I am a British primary school teacher with 3 years experience seeking employment in Singapore for January 2016. I would love to speak to some teachers working or who have worked in Singapore for as much information as they have. 

Mainly, how did you apply for the roles? Are there any recruitment companies I can speak to?

What sort of package did you get and did it include housing allowance?

Thank you in advanced for the replies


----------



## beppi (Jun 10, 2013)

Contact MoE (Ministry of Education) for jobs at public schools - which means medium pay and no allowances - or the individual private and international schools - which have a wide range of pay scales from mediocre to excellent and are often more generous with allowances.


----------



## simonsays (Feb 11, 2009)

Duplicate post


----------



## simonsays (Feb 11, 2009)

beppi said:


> Contact MoE (Ministry of Education) for jobs at public schools - which means medium pay and no allowances - or the individual private and international schools - which have a wide range of pay scales from mediocre to excellent and are often more generous with allowances.


Beppi is correct

For allowance etc, even in international schools (if you get in) housing etc is rare as a lot of teachers are spouses.

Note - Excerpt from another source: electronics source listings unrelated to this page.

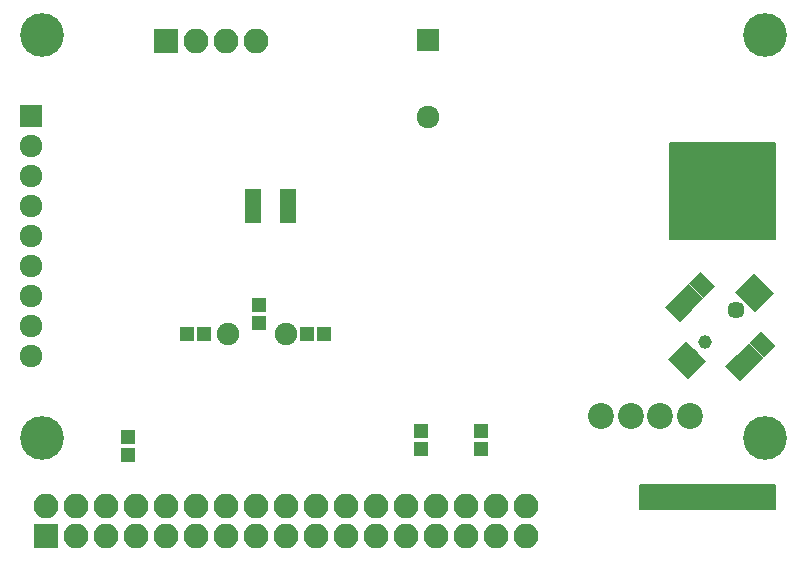
<source format=gbr>
G04 #@! TF.GenerationSoftware,KiCad,Pcbnew,no-vcs-found-bf44d39~61~ubuntu17.10.1*
G04 #@! TF.CreationDate,2018-01-04T13:29:05+03:00*
G04 #@! TF.ProjectId,FloppyEmulator,466C6F707079456D756C61746F722E6B,rev?*
G04 #@! TF.SameCoordinates,Original*
G04 #@! TF.FileFunction,Soldermask,Bot*
G04 #@! TF.FilePolarity,Negative*
%FSLAX46Y46*%
G04 Gerber Fmt 4.6, Leading zero omitted, Abs format (unit mm)*
G04 Created by KiCad (PCBNEW no-vcs-found-bf44d39~61~ubuntu17.10.1) date Thu Jan  4 13:29:05 2018*
%MOMM*%
%LPD*%
G01*
G04 APERTURE LIST*
%ADD10C,0.150000*%
%ADD11R,1.924000X1.924000*%
%ADD12C,1.924000*%
%ADD13C,3.700000*%
%ADD14C,1.150000*%
%ADD15C,1.450000*%
%ADD16C,2.200000*%
%ADD17C,0.100000*%
%ADD18C,1.400000*%
%ADD19C,1.900000*%
%ADD20R,2.100000X2.100000*%
%ADD21O,2.100000X2.100000*%
%ADD22R,1.150000X1.200000*%
%ADD23R,1.200000X1.150000*%
%ADD24R,1.400000X2.900000*%
G04 APERTURE END LIST*
D10*
G36*
X207772000Y-98552000D02*
X207772000Y-100584000D01*
X196342000Y-100584000D01*
X196342000Y-98552000D01*
X207772000Y-98552000D01*
G37*
X207772000Y-98552000D02*
X207772000Y-100584000D01*
X196342000Y-100584000D01*
X196342000Y-98552000D01*
X207772000Y-98552000D01*
G36*
X207772000Y-69596000D02*
X207772000Y-77724000D01*
X198882000Y-77724000D01*
X198882000Y-69596000D01*
X207772000Y-69596000D01*
G37*
X207772000Y-69596000D02*
X207772000Y-77724000D01*
X198882000Y-77724000D01*
X198882000Y-69596000D01*
X207772000Y-69596000D01*
D11*
X144780000Y-67310000D03*
D12*
X144780000Y-69850000D03*
X144780000Y-72390000D03*
X144780000Y-74930000D03*
X144780000Y-77470000D03*
X144780000Y-80010000D03*
X144780000Y-82550000D03*
X144780000Y-85090000D03*
X144780000Y-87630000D03*
D13*
X145780000Y-60420000D03*
X145780000Y-94520000D03*
X206980000Y-60420000D03*
X206980000Y-94520000D03*
D14*
X201856497Y-86433503D03*
D15*
X204543503Y-83746497D03*
D16*
X206063782Y-82226218D03*
D17*
G36*
X204437436Y-82155507D02*
X205993071Y-80599872D01*
X207690128Y-82296929D01*
X206134493Y-83852564D01*
X204437436Y-82155507D01*
X204437436Y-82155507D01*
G37*
D16*
X200336218Y-87953782D03*
D17*
G36*
X198709872Y-87883071D02*
X200265507Y-86327436D01*
X201962564Y-88024493D01*
X200406929Y-89580128D01*
X198709872Y-87883071D01*
X198709872Y-87883071D01*
G37*
D18*
X199629111Y-83605076D03*
D17*
G36*
X198515418Y-83481332D02*
X199505367Y-82491383D01*
X200742804Y-83728820D01*
X199752855Y-84718769D01*
X198515418Y-83481332D01*
X198515418Y-83481332D01*
G37*
D18*
X206735534Y-86610280D03*
D17*
G36*
X205621841Y-86486536D02*
X206611790Y-85496587D01*
X207849227Y-86734024D01*
X206859278Y-87723973D01*
X205621841Y-86486536D01*
X205621841Y-86486536D01*
G37*
D18*
X200636738Y-82597449D03*
D17*
G36*
X199523045Y-82473705D02*
X200512994Y-81483756D01*
X201750431Y-82721193D01*
X200760482Y-83711142D01*
X199523045Y-82473705D01*
X199523045Y-82473705D01*
G37*
D18*
X201644365Y-81589821D03*
D17*
G36*
X200530672Y-81466077D02*
X201520621Y-80476128D01*
X202758058Y-81713565D01*
X201768109Y-82703514D01*
X200530672Y-81466077D01*
X200530672Y-81466077D01*
G37*
D18*
X204720280Y-88625534D03*
D17*
G36*
X203606587Y-88501790D02*
X204596536Y-87511841D01*
X205833973Y-88749278D01*
X204844024Y-89739227D01*
X203606587Y-88501790D01*
X203606587Y-88501790D01*
G37*
D18*
X205727907Y-87617907D03*
D17*
G36*
X204614214Y-87494163D02*
X205604163Y-86504214D01*
X206841600Y-87741651D01*
X205851651Y-88731600D01*
X204614214Y-87494163D01*
X204614214Y-87494163D01*
G37*
D19*
X166370000Y-85725000D03*
X161490000Y-85725000D03*
D20*
X156210000Y-60960000D03*
D21*
X158750000Y-60960000D03*
X161290000Y-60960000D03*
X163830000Y-60960000D03*
D16*
X200600000Y-92710000D03*
X198100000Y-92710000D03*
X195600000Y-92710000D03*
X193100000Y-92710000D03*
D20*
X146050000Y-102870000D03*
D21*
X146050000Y-100330000D03*
X148590000Y-102870000D03*
X148590000Y-100330000D03*
X151130000Y-102870000D03*
X151130000Y-100330000D03*
X153670000Y-102870000D03*
X153670000Y-100330000D03*
X156210000Y-102870000D03*
X156210000Y-100330000D03*
X158750000Y-102870000D03*
X158750000Y-100330000D03*
X161290000Y-102870000D03*
X161290000Y-100330000D03*
X163830000Y-102870000D03*
X163830000Y-100330000D03*
X166370000Y-102870000D03*
X166370000Y-100330000D03*
X168910000Y-102870000D03*
X168910000Y-100330000D03*
X171450000Y-102870000D03*
X171450000Y-100330000D03*
X173990000Y-102870000D03*
X173990000Y-100330000D03*
X176530000Y-102870000D03*
X176530000Y-100330000D03*
X179070000Y-102870000D03*
X179070000Y-100330000D03*
X181610000Y-102870000D03*
X181610000Y-100330000D03*
X184150000Y-102870000D03*
X184150000Y-100330000D03*
X186690000Y-102870000D03*
X186690000Y-100330000D03*
D22*
X153035000Y-96000000D03*
X153035000Y-94500000D03*
X182880000Y-93992000D03*
X182880000Y-95492000D03*
X177800000Y-95492000D03*
X177800000Y-93992000D03*
D23*
X158000000Y-85725000D03*
X159500000Y-85725000D03*
X168160000Y-85725000D03*
X169660000Y-85725000D03*
D11*
X178435000Y-60885000D03*
D12*
X178435000Y-67385000D03*
D22*
X164084000Y-84824000D03*
X164084000Y-83324000D03*
D24*
X166600000Y-74930000D03*
X163600000Y-74930000D03*
M02*

</source>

And it is extremely competitive considering everybody wants to work in Singapore, and the schools are spoilt for choices 

Re: government schools, as mentioned ... don't have high hopes


----------



## sometimesiam25 (Aug 28, 2015)

You can try one of the British International Schools. Tanglin Trust or Dulwich. Both amazing schools. Send in your CV and make sure you follow-up for an interview.


----------